A persistent viewpoint, expressed by 3000 owners who are migrating, asserts that emulators will never make a substantial difference to the lifespan of the MPE/iX marketplace. While Strobe and Stromasys don't believe their products will alter the end-date of minicomputer use, their solutions give companies and governments a way to contain costs and stay in command.
A decision to fly Kiowa helicopters another five years in the US military means that minicomputer test systems must stay online that much longer, Tibbetts pointed out. Projects to migrate to alternative solutions in the real-time computing world can deliver failure consistently.
"In the past they have tried to go to other solutions," he said of real-time system owners. "They've found that the realities are that minicomputers just worked differently than PCs. I've seen lots of money flushed down holes trying to get a PC to do what a minicomputer had done."
The system distinctions for HP 3000s versus PCs are not as pronounced, he added.

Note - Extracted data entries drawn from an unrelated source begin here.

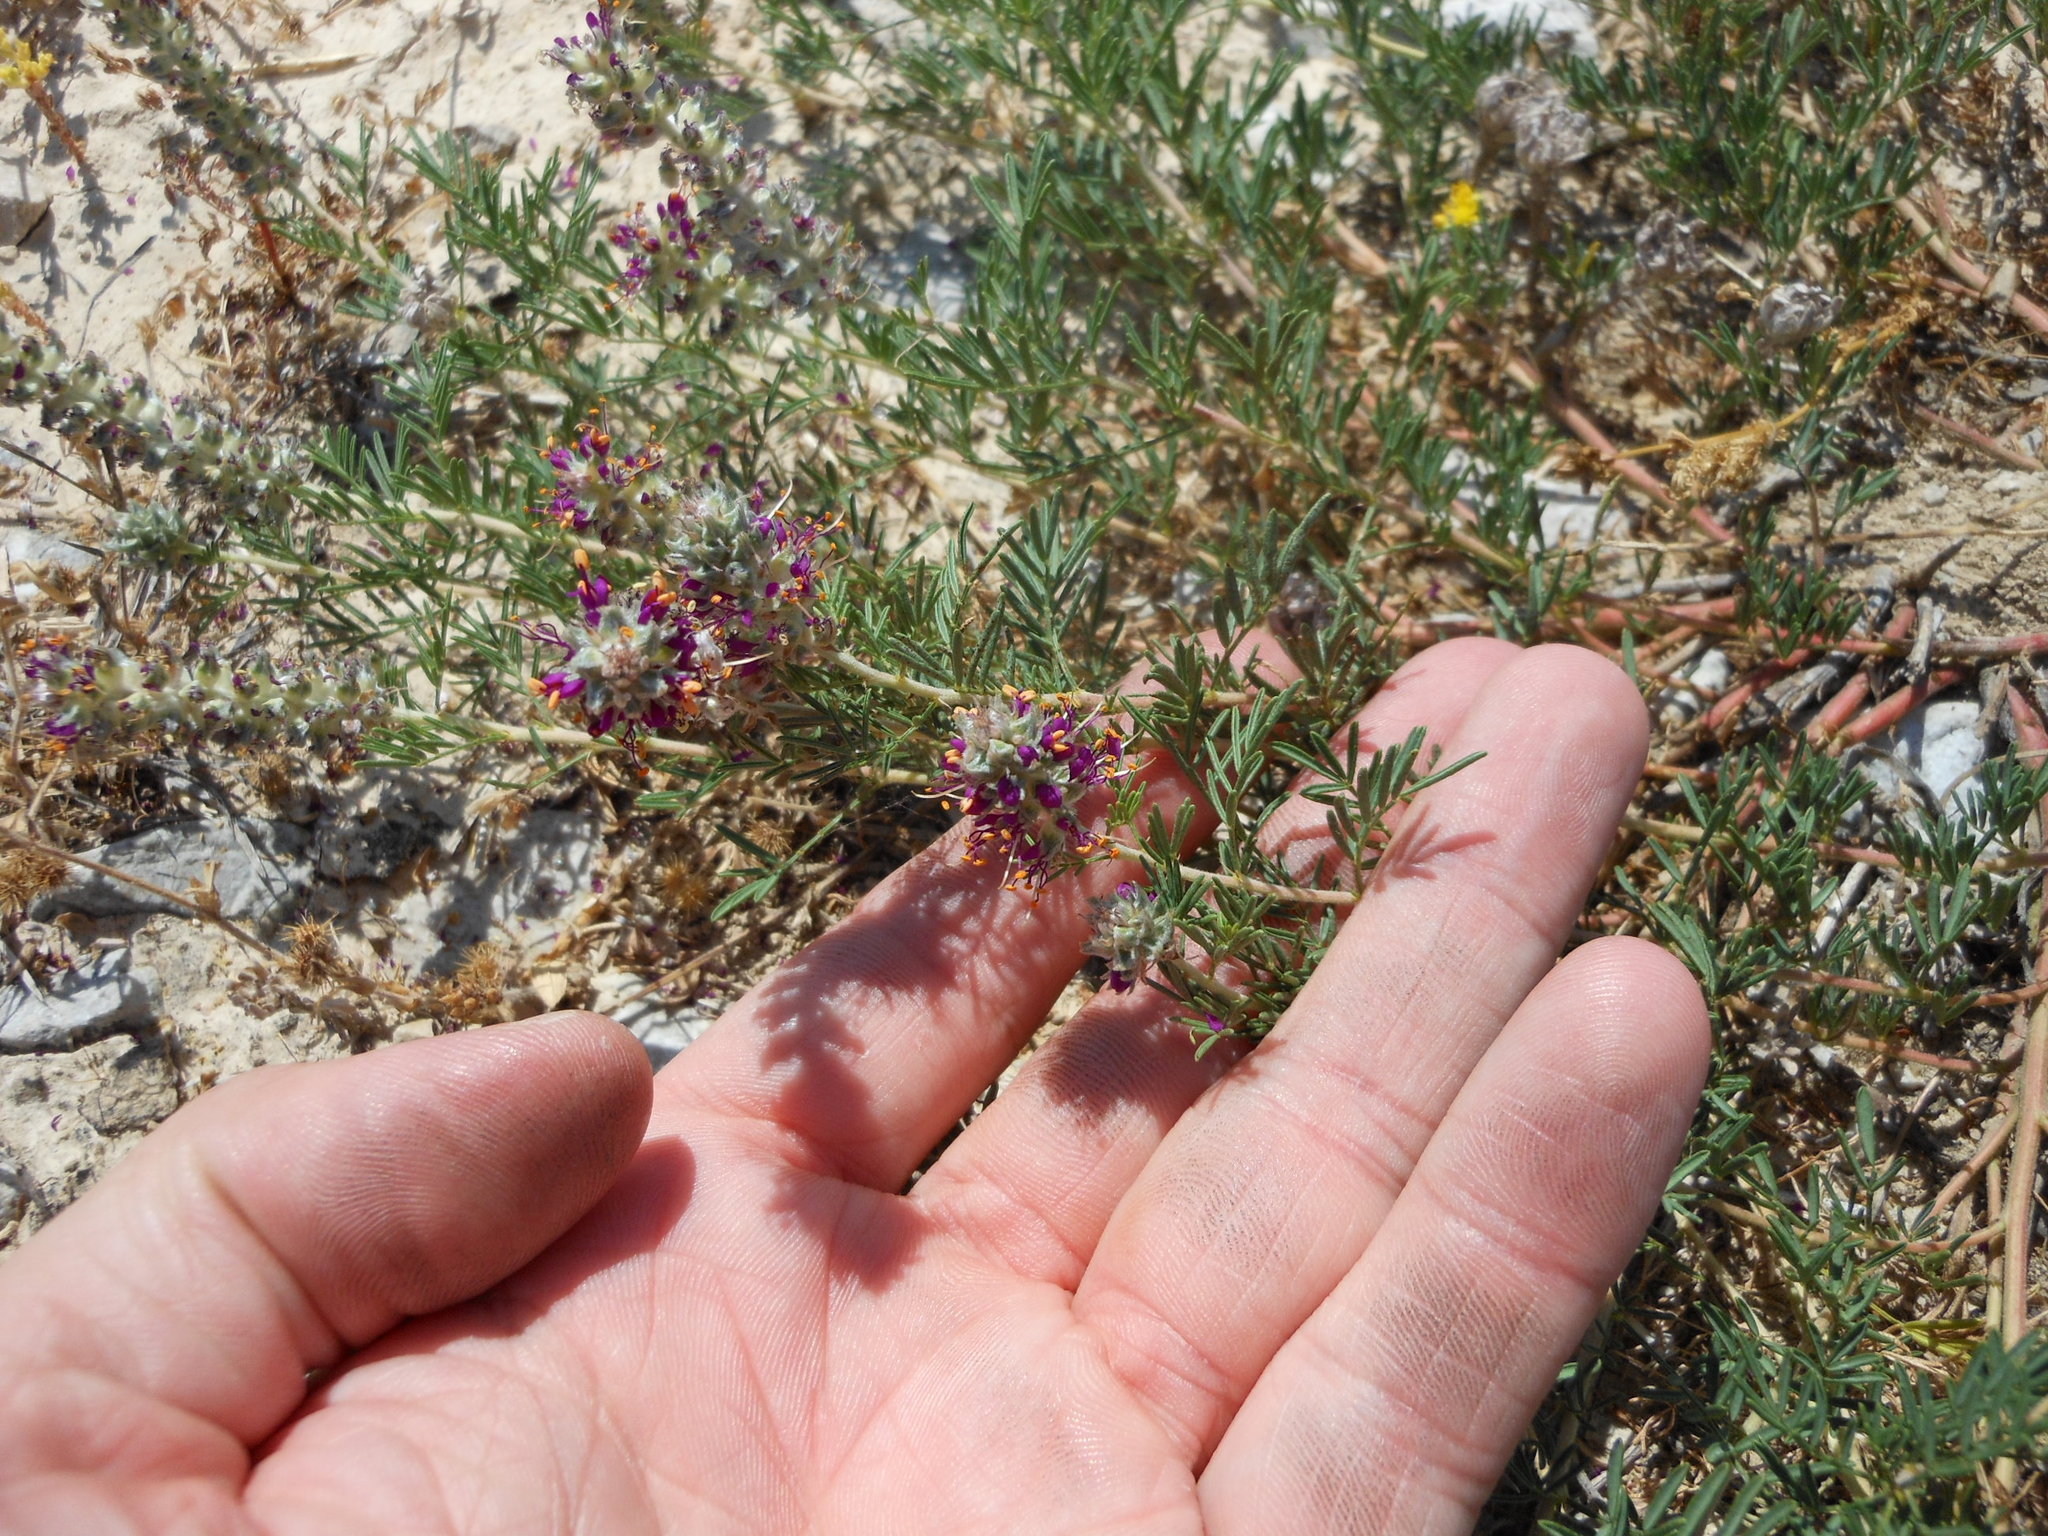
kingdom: Plantae
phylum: Tracheophyta
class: Magnoliopsida
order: Fabales
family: Fabaceae
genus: Dalea
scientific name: Dalea reverchonii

While that makes the emulation's tech prospects healthier, the marketplace could be tougher than in the real-time markets. "What makes it a little scary in thinking about the 3000 [emulation] is that you don't have that same deep penetration of technology," he said. "You don't have your tentacles deep into the customer's processes the way the real-time system does."
The technical promise is profound, however. Tibbetts said that he's going to BAE to upgrade an HP 1000 that had no provision for standards-based network connections. A simple serial port on the computer will be transformed into a port for telnet protocol -- the kind of quantum leap that a 3000 hardware cross-platform virtualizer could deliver five years from now to hit a moving technology target.